So I see their faces everyday, and from casual conversation I get the sense that at least some of them mostly forget the specific details of my behaviour when we last saw each other. But I remember all of it, in glorious high definition.
So for the first few weeks of a university semester I can focus on class, and feel pumped, but then the monotony sets in, and I start thinking about anything else I can think of. And invariably I come back to these people, whose faces I see everyday, except now it's like we're all strangers. People I got along well with hardly glance at me and continue on their way. But I remember this life where we were comrades, if not friends. And I realize some of them never really liked me. Elitism, I suppose. And part of me wants to forget it all, and another part wishes it could have been more, that we could have been best of friends and done whatever good friends do with each other.
All this could be summed up with “long term social stress, resulting in chronic depression and approaching nihilism”. But anyway. Long term background.
2. Moving on. Middle background. I like books. Movies. TV, anime, anything with a good story. I tend to shotgun things. Read all 7 Harry Potter books in one sitting, or watch a whole season of a show, or a trilogy of movies. I use my imagination to enter the world, imagine myself as a new character, interact with the other characters. Etc, etc. It feels nice to be in another world, separate from the real one. Especially when conflicts are resolved. Characters develop, battles are fought. Good triumphs over evil, or characters come to terms with some aspect of their lives.

_Record extracts_.

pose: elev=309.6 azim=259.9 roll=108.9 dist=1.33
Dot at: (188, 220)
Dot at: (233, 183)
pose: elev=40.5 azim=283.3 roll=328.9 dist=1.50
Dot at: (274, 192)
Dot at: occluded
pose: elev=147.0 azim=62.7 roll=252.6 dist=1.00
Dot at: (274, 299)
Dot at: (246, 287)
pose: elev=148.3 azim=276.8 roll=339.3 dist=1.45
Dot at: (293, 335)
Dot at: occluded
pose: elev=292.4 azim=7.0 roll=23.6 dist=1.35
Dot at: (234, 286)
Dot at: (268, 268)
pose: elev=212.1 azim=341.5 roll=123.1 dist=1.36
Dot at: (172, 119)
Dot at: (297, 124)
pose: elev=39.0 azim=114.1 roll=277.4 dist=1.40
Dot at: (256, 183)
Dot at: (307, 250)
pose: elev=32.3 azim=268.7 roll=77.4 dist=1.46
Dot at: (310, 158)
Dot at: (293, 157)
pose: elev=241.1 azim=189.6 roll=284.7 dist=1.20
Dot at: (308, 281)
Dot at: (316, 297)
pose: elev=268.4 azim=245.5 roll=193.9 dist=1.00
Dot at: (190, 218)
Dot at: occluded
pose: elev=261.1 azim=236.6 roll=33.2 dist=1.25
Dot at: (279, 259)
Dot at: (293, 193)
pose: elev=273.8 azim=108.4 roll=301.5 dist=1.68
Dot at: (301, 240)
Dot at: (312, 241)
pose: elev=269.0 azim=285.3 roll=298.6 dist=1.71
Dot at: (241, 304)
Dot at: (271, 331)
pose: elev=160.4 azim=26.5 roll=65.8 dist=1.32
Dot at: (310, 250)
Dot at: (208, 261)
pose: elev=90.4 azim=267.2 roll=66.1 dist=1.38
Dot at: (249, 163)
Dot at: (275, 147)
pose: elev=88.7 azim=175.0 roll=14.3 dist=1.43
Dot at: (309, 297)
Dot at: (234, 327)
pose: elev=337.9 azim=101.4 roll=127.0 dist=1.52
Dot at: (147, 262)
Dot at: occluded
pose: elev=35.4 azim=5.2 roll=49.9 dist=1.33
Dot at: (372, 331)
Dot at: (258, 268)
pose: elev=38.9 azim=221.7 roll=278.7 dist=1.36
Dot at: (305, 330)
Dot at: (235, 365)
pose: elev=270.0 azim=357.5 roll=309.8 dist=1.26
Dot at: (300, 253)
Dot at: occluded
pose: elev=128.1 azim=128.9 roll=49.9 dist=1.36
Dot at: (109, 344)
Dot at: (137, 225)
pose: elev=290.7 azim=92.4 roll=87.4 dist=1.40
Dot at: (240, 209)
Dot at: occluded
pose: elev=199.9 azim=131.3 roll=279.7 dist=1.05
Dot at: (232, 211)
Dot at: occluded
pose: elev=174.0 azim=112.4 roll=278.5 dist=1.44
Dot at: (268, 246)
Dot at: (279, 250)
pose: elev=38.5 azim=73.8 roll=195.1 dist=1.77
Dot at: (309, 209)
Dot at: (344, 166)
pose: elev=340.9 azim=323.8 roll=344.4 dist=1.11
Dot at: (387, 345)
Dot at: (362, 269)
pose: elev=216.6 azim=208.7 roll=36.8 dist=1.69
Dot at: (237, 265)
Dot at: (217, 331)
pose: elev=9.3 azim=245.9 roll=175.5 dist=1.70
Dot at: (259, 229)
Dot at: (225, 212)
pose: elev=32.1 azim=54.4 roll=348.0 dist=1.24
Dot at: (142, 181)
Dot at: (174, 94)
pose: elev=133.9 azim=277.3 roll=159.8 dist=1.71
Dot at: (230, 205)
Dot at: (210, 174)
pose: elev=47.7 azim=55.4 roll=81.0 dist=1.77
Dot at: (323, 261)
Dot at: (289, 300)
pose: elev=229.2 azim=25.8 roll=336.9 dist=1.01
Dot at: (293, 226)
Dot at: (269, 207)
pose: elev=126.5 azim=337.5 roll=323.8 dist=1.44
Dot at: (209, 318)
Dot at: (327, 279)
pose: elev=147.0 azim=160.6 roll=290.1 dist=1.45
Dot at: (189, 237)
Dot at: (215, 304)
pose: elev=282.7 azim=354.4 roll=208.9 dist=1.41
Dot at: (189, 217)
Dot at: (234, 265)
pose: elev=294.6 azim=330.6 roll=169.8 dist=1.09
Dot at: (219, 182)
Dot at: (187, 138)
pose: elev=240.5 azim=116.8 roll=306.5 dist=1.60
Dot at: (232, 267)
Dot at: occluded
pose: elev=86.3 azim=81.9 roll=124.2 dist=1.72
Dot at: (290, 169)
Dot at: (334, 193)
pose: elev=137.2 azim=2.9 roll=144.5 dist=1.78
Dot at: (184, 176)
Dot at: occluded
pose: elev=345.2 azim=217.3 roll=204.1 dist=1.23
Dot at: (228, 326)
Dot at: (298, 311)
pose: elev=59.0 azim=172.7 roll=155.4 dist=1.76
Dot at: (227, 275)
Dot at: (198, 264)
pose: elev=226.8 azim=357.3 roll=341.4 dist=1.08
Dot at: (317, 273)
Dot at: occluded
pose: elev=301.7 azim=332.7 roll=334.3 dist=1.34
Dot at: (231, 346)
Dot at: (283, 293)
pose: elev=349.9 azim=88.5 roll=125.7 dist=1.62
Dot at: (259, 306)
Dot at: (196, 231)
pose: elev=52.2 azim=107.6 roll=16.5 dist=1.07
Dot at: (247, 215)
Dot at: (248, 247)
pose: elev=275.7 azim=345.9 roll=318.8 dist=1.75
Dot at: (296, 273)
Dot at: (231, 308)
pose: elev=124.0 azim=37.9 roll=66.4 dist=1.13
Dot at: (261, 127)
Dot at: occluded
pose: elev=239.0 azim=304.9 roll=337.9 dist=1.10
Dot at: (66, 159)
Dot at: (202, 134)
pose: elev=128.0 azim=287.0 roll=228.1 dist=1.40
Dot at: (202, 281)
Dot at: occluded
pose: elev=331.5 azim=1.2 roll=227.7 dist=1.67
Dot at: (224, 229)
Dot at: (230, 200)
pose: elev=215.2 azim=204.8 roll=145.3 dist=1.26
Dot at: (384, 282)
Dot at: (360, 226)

_Do this_. Rewrite the part of the text between "So for the first" and "with each other.", inclusive, changing "comrades" to "allies".

_Expected answer_.
So for the first few weeks of a university semester I can focus on class, and feel pumped, but then the monotony sets in, and I start thinking about anything else I can think of. And invariably I come back to these people, whose faces I see everyday, except now it's like we're all strangers. People I got along well with hardly glance at me and continue on their way. But I remember this life where we were allies, if not friends. And I realize some of them never really liked me. Elitism, I suppose. And part of me wants to forget it all, and another part wishes it could have been more, that we could have been best of friends and done whatever good friends do with each other.